_Extracted records_:
>>>>>
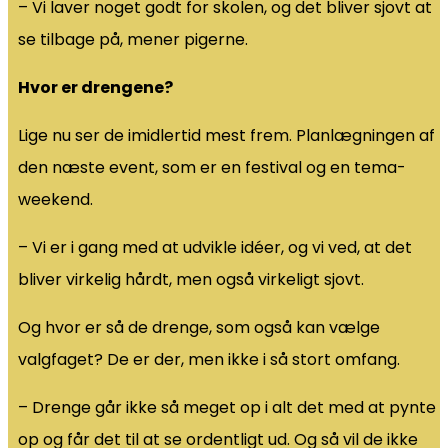
– Vi laver noget godt for skolen, og det bliver sjovt at
se tilbage på, mener pigerne.
Hvor er drengene?
Lige nu ser de imidlertid mest frem. Planlægningen af
den næste event, som er en festival og en tema-
weekend.
– Vi er i gang med at udvikle idéer, og vi ved, at det
bliver virkelig hårdt, men også virkeligt sjovt.
Og hvor er så de drenge, som også kan vælge
valgfaget? De er der, men ikke i så stort omfang.
– Drenge går ikke så meget op i alt det med at pynte
op og får det til at se ordentligt ud. Og så vil de ikke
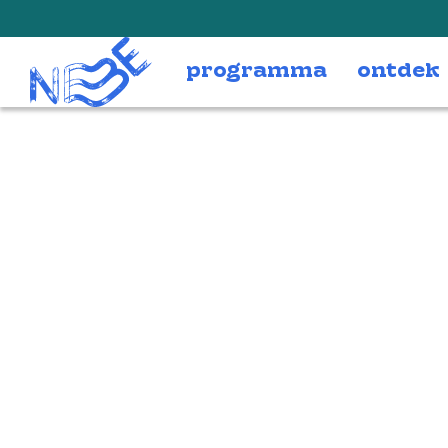
Doorgaan naar inhoud
programma
ontdek
Flyer jongnber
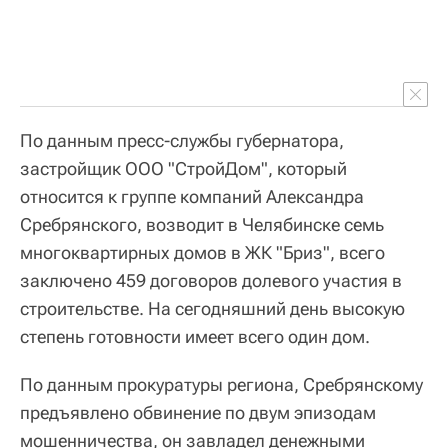
По данным пресс-службы губернатора,
застройщик ООО "СтройДом", который
относится к группе компаний Александра
Сребрянского, возводит в Челябинске семь
многоквартирных домов в ЖК "Бриз", всего
заключено 459 договоров долевого участия в
строительстве. На сегодняшний день высокую
степень готовности имеет всего один дом.
По данным прокуратуры региона, Сребрянскому
предъявлено обвинение по двум эпизодам
мошенничества, он завладел денежными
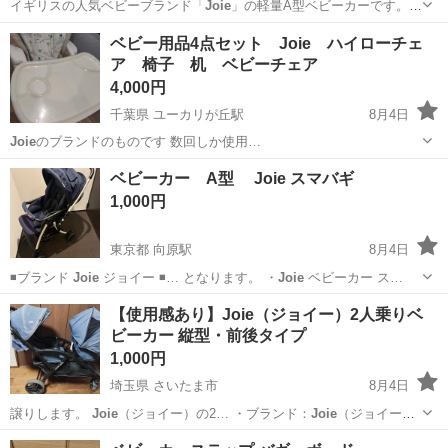
イギリスの人気ベビーブランド「
Joie
」の軽量A型ベビーカーです。
KA…
愛知
刈谷市
刈谷駅
ベビー用品
ベビー用品4点セット Joie ハイローチェ
ア 椅子 机 ベビーチェア
4,000円
千葉県 ユーカリが丘駅
8月4日
Joie
のブランドのものです 数回しか使用…
千葉
佐倉市
ユーカリが丘駅
ベビー用品
ベビー
ベビーカー A型 Joie スマバギ
1,000円
東京都 向原駅
8月4日
◾️ブランド
Joie
ジョイー ◾… となります。 ・
Joie
ベビーカー ス…
東京
豊島区
向原駅
ベビー用品
【使用感あり】Joie（ジョイー）2人乗りベ
ビーカー 縦型・前後タイプ
1,000円
埼玉県 さいたま市
8月4日
譲りします。
Joie
（ジョイー）の2… ・ブランド：
Joie
（ジョイー）
…
埼玉
さいたま市
ベビー用品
<<<<<
Can you reproduce all of the material above, changing every "Joie" to "JOIE", keeping everything else the same and leaving out the pictures?

_Written response_:
– Vi laver noget godt for skolen, og det bliver sjovt at
se tilbage på, mener pigerne.
Hvor er drengene?
Lige nu ser de imidlertid mest frem. Planlægningen af
den næste event, som er en festival og en tema-
weekend.
– Vi er i gang med at udvikle idéer, og vi ved, at det
bliver virkelig hårdt, men også virkeligt sjovt.
Og hvor er så de drenge, som også kan vælge
valgfaget? De er der, men ikke i så stort omfang.
– Drenge går ikke så meget op i alt det med at pynte
op og får det til at se ordentligt ud. Og så vil de ikke
Doorgaan naar inhoud
programma
ontdek
Flyer jongnber
По данным пресс-службы губернатора,
застройщик ООО "СтройДом", который
относится к группе компаний Александра
Сребрянского, возводит в Челябинске семь
многоквартирных домов в ЖК "Бриз", всего
заключено 459 договоров долевого участия в
строительстве. На сегодняшний день высокую
степень готовности имеет всего один дом.
По данным прокуратуры региона, Сребрянскому
предъявлено обвинение по двум эпизодам
мошенничества, он завладел денежными
イギリスの人気ベビーブランド「
JOIE
」の軽量A型ベビーカーです。
KA…
愛知
刈谷市
刈谷駅
ベビー用品
ベビー用品4点セット JOIE ハイローチェ
ア 椅子 机 ベビーチェア
4,000円
千葉県 ユーカリが丘駅
8月4日
JOIE
のブランドのものです 数回しか使用…
千葉
佐倉市
ユーカリが丘駅
ベビー用品
ベビー
ベビーカー A型 JOIE スマバギ
1,000円
東京都 向原駅
8月4日
◾️ブランド
JOIE
ジョイー ◾… となります。 ・
JOIE
ベビーカー ス…
東京
豊島区
向原駅
ベビー用品
【使用感あり】JOIE（ジョイー）2人乗りベ
ビーカー 縦型・前後タイプ
1,000円
埼玉県 さいたま市
8月4日
譲りします。
JOIE
（ジョイー）の2… ・ブランド：
JOIE
（ジョイー）
…
埼玉
さいたま市
ベビー用品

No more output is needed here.